Was bedeutet es, in den Vereinigten Staaten einen freiwilligen Ausreiseantrag zu stellen?
Solicitar einen freiwilligen Ausreise erlaubt es irregulären Einwanderern, die Vereinigten Staaten auf eigene Faust zu verlassen, ohne eine Zwangsabschiebung zu erleben. Allerdings können, wie im Fall von Sáymar, bestimmte Bedingungen auferlegt werden, wie die Anbringung einer elektronischen Fußfessel, um sicherzustellen, dass die dem Gericht gesetzte Frist zum Verlassen des Landes eingehalten wird.
Welche Auswirkungen hat die Verwendung von elektronischen Fußfesseln für Einwanderer in den USA?
Die Verwendung einer elektronischen Fußfessel erfordert eine ständige Überwachung durch die Migrationsbehörden, was für die Betroffenen demütigend und stigmatisierend sein kann. Darüber hinaus kann diese Maßnahme die Mobilität einschränken und das tägliche Leben der Menschen beeinträchtigen, indem sie negative Wahrnehmungen in ihrem sozialen Umfeld erzeugt.
Wie haben die sozialen Medien auf den Fall Sáymar reagiert?

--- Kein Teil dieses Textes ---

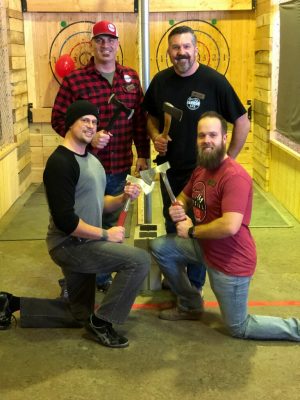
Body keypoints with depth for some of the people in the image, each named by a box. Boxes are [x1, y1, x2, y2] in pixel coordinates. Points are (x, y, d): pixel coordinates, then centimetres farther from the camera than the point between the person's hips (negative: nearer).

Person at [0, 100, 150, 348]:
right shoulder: (61, 162, -19)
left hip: (82, 244, 10)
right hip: (70, 245, -10)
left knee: (79, 315, 21)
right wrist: (106, 234, -18)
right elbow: (65, 220, -25)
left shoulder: (91, 159, 12)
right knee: (140, 260, -19)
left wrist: (123, 198, -1)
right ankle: (102, 321, -5)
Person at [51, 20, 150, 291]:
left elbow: (140, 120, 9)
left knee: (110, 224, 17)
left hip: (120, 168, 4)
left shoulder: (131, 78, 5)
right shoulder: (74, 80, -8)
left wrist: (143, 155, 7)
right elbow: (58, 120, -6)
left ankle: (103, 276, 36)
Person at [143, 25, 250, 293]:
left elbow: (243, 123, -9)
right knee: (171, 229, 19)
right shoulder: (161, 81, -1)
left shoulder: (214, 81, -14)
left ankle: (195, 286, 27)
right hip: (170, 170, 5)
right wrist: (155, 136, -7)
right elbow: (152, 117, 14)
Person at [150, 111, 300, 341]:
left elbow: (230, 226, -36)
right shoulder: (201, 169, 3)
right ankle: (190, 305, 22)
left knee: (239, 328, 3)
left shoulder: (235, 176, -27)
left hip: (231, 261, -8)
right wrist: (177, 209, -8)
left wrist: (191, 231, -20)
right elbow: (185, 197, 18)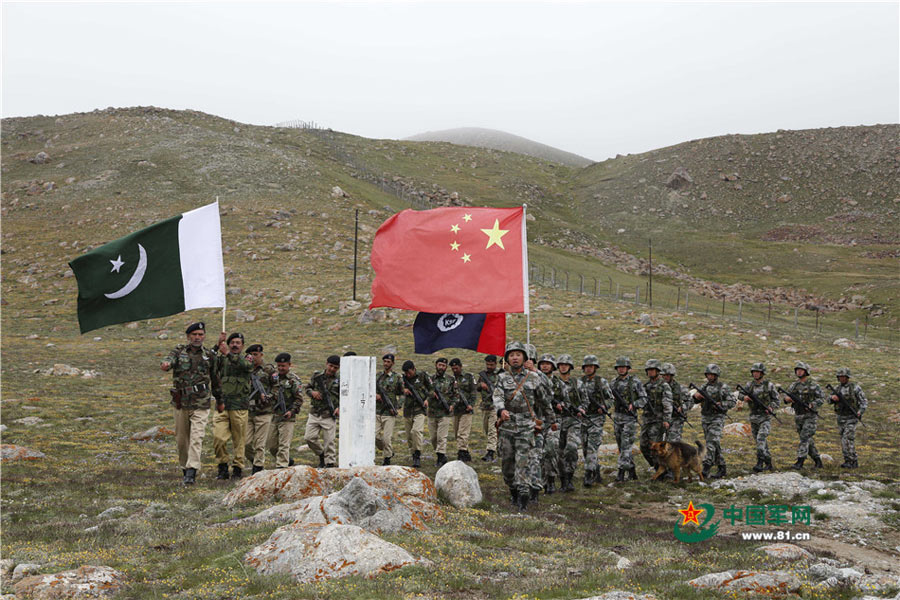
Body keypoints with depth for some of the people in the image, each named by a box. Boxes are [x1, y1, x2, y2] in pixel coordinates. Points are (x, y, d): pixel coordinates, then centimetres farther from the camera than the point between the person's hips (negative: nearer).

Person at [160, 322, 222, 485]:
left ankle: (191, 471, -18)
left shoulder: (210, 355, 6)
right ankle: (185, 467, 25)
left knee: (196, 438, -13)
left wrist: (219, 399, 17)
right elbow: (170, 359, -17)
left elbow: (215, 379, 14)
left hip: (201, 404, -2)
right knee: (181, 439, 9)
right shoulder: (179, 351, 5)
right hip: (180, 403, 2)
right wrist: (166, 364, -41)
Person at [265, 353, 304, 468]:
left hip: (287, 417, -7)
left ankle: (281, 466, -5)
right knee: (271, 444, 11)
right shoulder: (274, 377, 11)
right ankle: (288, 460, 28)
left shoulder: (294, 379, -6)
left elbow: (299, 398, -9)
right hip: (274, 416, 7)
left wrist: (292, 411, -19)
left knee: (284, 445, -8)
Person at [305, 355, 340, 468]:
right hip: (314, 414, 3)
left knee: (329, 441, -3)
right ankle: (321, 454, 24)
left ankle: (330, 463, 8)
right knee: (309, 437, 0)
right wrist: (312, 392, -7)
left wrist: (340, 408, -14)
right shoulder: (317, 376, 6)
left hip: (329, 416, -3)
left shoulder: (339, 381, -2)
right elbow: (308, 389, 16)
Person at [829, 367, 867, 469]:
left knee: (848, 441, -14)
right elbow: (829, 400, 1)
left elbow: (864, 402, -8)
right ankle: (848, 461, 14)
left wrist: (860, 412, -25)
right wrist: (833, 397, -23)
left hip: (851, 419, -6)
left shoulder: (855, 388, -9)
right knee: (844, 441, 7)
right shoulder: (838, 389, 9)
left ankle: (853, 462, -9)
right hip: (840, 418, 6)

Die sozialen Medien reagierten mit einer intensiven Debatte über die Situation von Sáymar. Einige Personen hinterfragten ihre Entscheidung, den freiwilligen Ausstieg zu beantragen, während andere ähnliche Erfahrungen teilten und die Behandlung durch die Migrationsbehörden kritisierten. Der Fall erzeugte Empathie und Kritik und spiegelt die Komplexität der Migrationsprozesse in den USA wider.